In an acute dermal toxicity study according to OECD TG 402 and GLP (CIT report No. 22319 TAR), scored as validity 1 according to Klimisch criteria, a group of 8-week old Sprague-Dawley rats (5/sex) were applied a single dermal dose of undiluted cerium and iron oxide isostearate at the dose of 2000 mg/kg bw (limit test) under a semi-occlusive dressing applied for 24 hours, and observed for 14 days. Clinical signs and mortality were checked frequently during the hours following administration of the test substance, and at least once a day thereafter. Body weight was measured just before administration of the test substance on day 1 and then on days 8 and 15. Local tolerance was also observed from Day 2.

Under the experimental conditions, the dermal LD50 of the test substance cerium and iron oxide isostearate is higher than 2000 mg/kg in rats.
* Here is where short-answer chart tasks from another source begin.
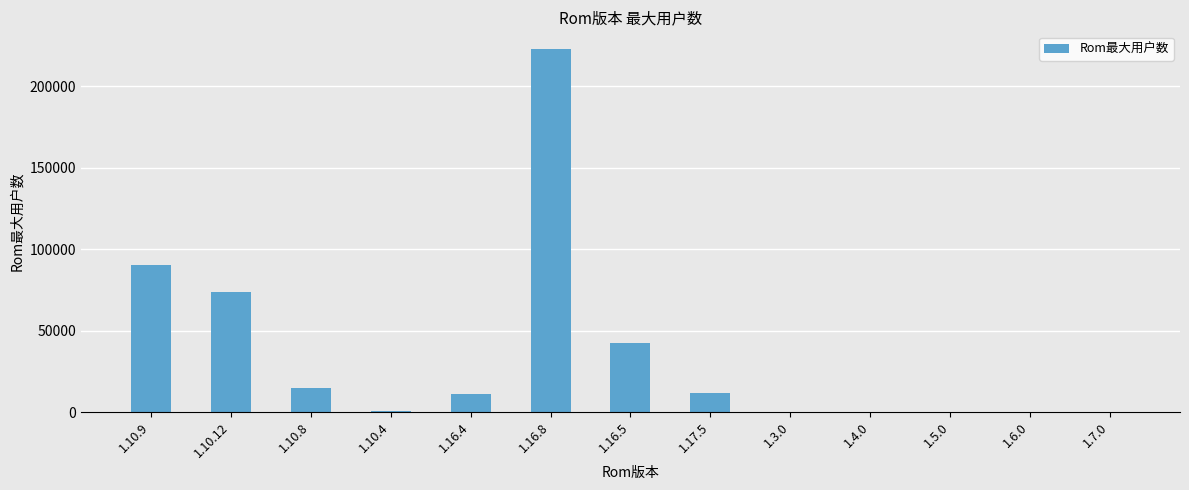

At which category does the chart reach its peak across all series?

1.16.8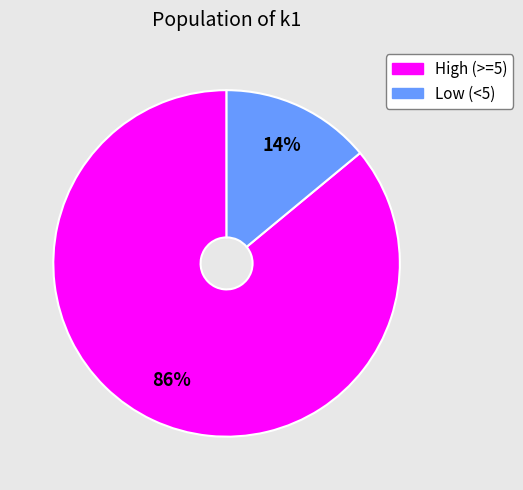

Count the number of slices in the pie.

2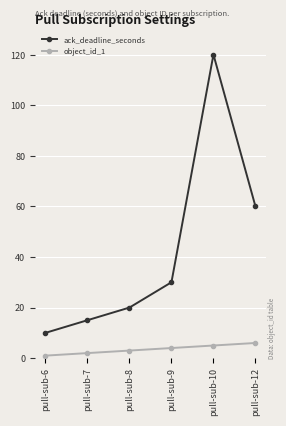

What is the difference between the maximum and minimum values in the ack_deadline_seconds series?

110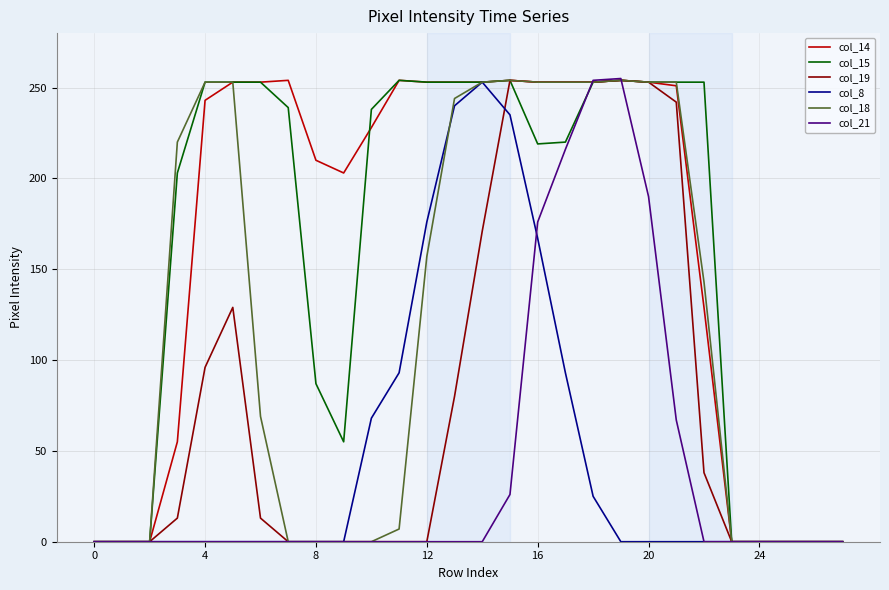

What is the average value of the col_19 series?

82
No mortality occurred during the observation period. No clinical signs or local effects were reported.

A reduced body weight gain or a slight body weight loss was seen in 3/5 females between day 1 and day 8, without any relevant consequence at the end of the observation period. The overall body weight gain of the other animals was similar to that of the lab's historical control animals. No relevant findings were seen at necropsy on day 14.

 

No classification for acute dermal toxicity is warranted based on the absence of mortality up to a limit dose level, according to the criteria of EU GHS.

This study is classified as acceptable, as it is performed according to OECD guideline and GLP.